Крылов – слишком оседлый житель жизни, ленивый, инертный. Живая пословица русской литературы, Санчо Панса нашего быта, он никуда не стремится – ни физически, ни духовно. В басне «Два голубка» пред нами – те же Теон и Эсхин, Клит и Филалет, две души молодого Карамзина, и нас учат тому, что не надо стремиться поверить быль с молвой, что некуда спешить и не для чего сниматься с места. Девиз Крылова: живите дома и дома будьте домовиты, как муравей.
Гораздо сложнее поставлен этот вопрос у Грибоедова. В «Горе от ума» не близко ли примирение национализма и космополитизма? Чацкий на три года в даль уехал, и уже за это одно косились на него оседлые – Молчалин, этот, по выражению Гончарова, «домашний кот», и Фамусов, презирающий и подозревающий, как и вся официальная старая Россия, путешественников («рыскают по свету, бьют баклуши, – воротятся, от них порядка жди»). У Чацкого – внутренняя потребность увидеть чужие страны; его манит светлая, синяя, разнообразная даль, он противоположен засидевшимся в моральной и физической Москве. Но благородная тоска по чужбине ничего общего не имеет с им же осуждаемой жалкой тошнотою по стороне чужой (такою тошнотой страдает Иванушка из «Бригадира»: при всем своем Париже он – родной брат Митрофанушке, доморощенный, русский, даже истинно русский…). Только то путешествие, разумеется, заслуживает своего имени, которое – не просто внешний процесс, а выражает собою идеальную подвижность, искания духа, нравственную динамику; от Архангельска до Москвы, от невежества до учености – вот какие огромные расстояния преодолевает наиболее типичный из путешественников – Ломоносов. Но после того, как Чацкий постранствует и воротится домой, ему и дым отечества будет сладок и приятен.
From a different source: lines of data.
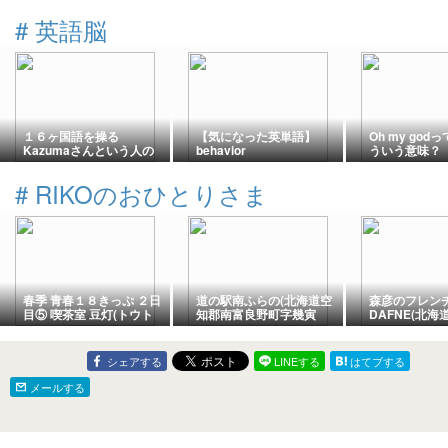
定
#
英語脳
１６ヶ国語を操る
【気になった英単語】
Oh my go
Kazumaさんという人の
behavior
ういう意味？
脳をのぞいてみたい♪
#
RIKOのおひとりさま
春季 青春１８きっぷ ２日
道の駅南ふらの(北海道空
森彦のフレン
目⑤ 喫茶室 豆灯(トウト
知郡南富良野町字幾寅
DAFNE(北
ウ 網走郡美幌町仲町2丁
687)
央区北一条西1
目80-1 )
シェアする
LINEする
はてブする
メールする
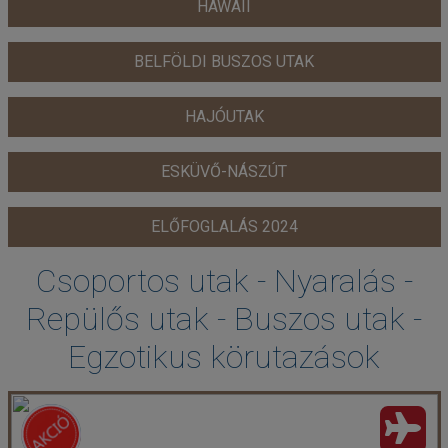
HAWAII
BELFÖLDI BUSZOS UTAK
HAJÓUTAK
ESKÜVŐ-NÁSZÚT
ELŐFOGLALÁS 2024
Csoportos utak - Nyaralás -
Repülős utak - Buszos utak -
Egzotikus körutazások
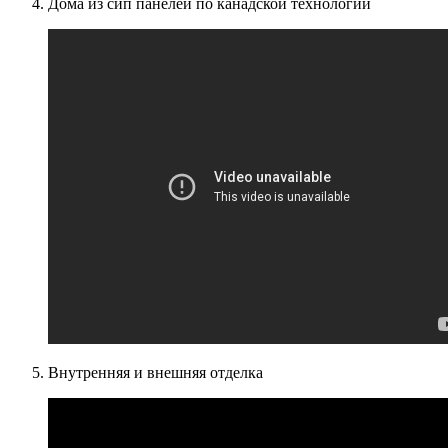
Дома из сип панелей по канадской технологии
Внутренняя и внешняя отделка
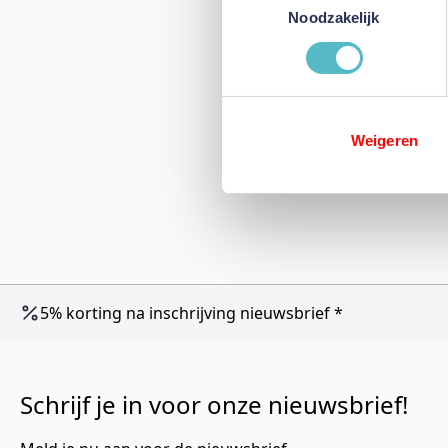
Noodzakelijk
Weigeren
5% korting na inschrijving nieuwsbrief *
Schrijf je in voor onze nieuwsbrief!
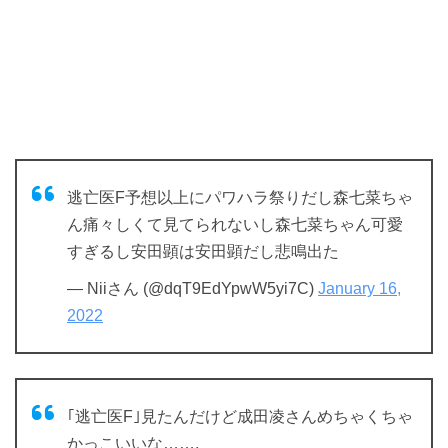
逃亡医F予想以上にパワハラ祭りだし森七菜ちゃ
ん痛々しくて見てられないし森七菜ちゃん可愛
すぎるし安田顕は安田顕だし悲鳴出た
— Niiさん (@dqT9EdYpwW5yi7C)
January 16,
2022
｢逃亡医F｣見たんだけど成田凌さんめちゃくちゃ
かっこいいな…….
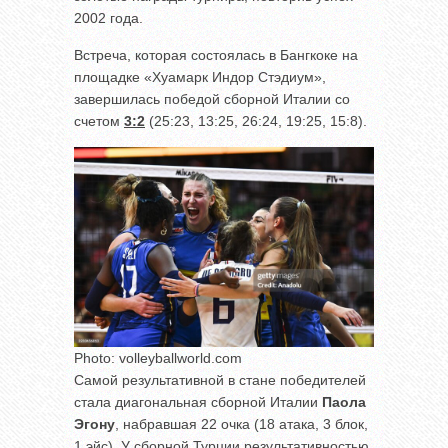
2002 года.
Встреча, которая состоялась в Бангкоке на
площадке «Хуамарк Индор Стэдиум»,
завершилась победой сборной Италии со
счетом
3:2
(25:23, 13:25, 26:24, 19:25, 15:8).
Photo: volleyballworld.com
Самой результативной в стане победителей
стала диагональная сборной Италии
Паола
Эгону
, набравшая 22 очка (18 атака, 3 блок,
1 эйс). У сборной Турции результативностью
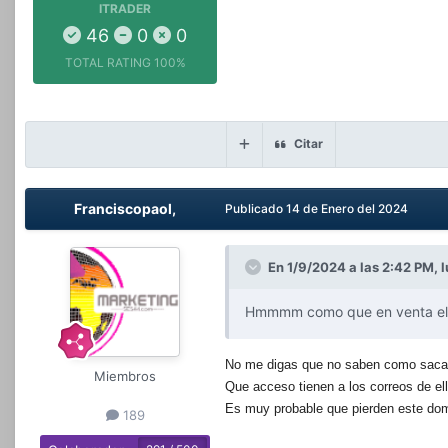
ITRADER
46
0
0
TOTAL RATING
100%
Citar
Franciscopaol,
Publicado
14 de Enero del 2024
En 1/9/2024 a las 2:42 PM,
l
Hmmmm como que en venta el .
No me digas que no saben como sacar u
Miembros
Que acceso tienen a los correos de el
Es muy probable que pierden este dom
189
Сумел ли, однако, герой Грибоедова сочетать в последней и высшей цельности западничество и славянофильство, не преувеличил ли он национализма? Вспомните его нападки на французский язык и фрак, в котором он видит даже противоречие стихиям… Во всяком случае, и в национализме его много благородства: Чацкий предвосхитил то высокое, то светлое и романтическое, что было в славянофильстве. Именно поэтому, в силу жестокой иронии судьбы, он, такой русский, такой привязчивый и привязанный к родине, обречен ею на изгнание: в конце пьесы он кличет карету, и в дорожной карете суждено ему отныне проводить свой скитальческий век. Предтеча того скитальца, того «исторического русского страдальца», о котором говорил Достоевский в своей знаменитой речи, не в родной стране, а по всему свету будет искать он теперь, «где оскорбленному есть чувству уголок». «Вон из Москвы!» – потому что Москва и Петербург патриотов в стиле Чацкого именно и гнали, были к ним недружелюбны.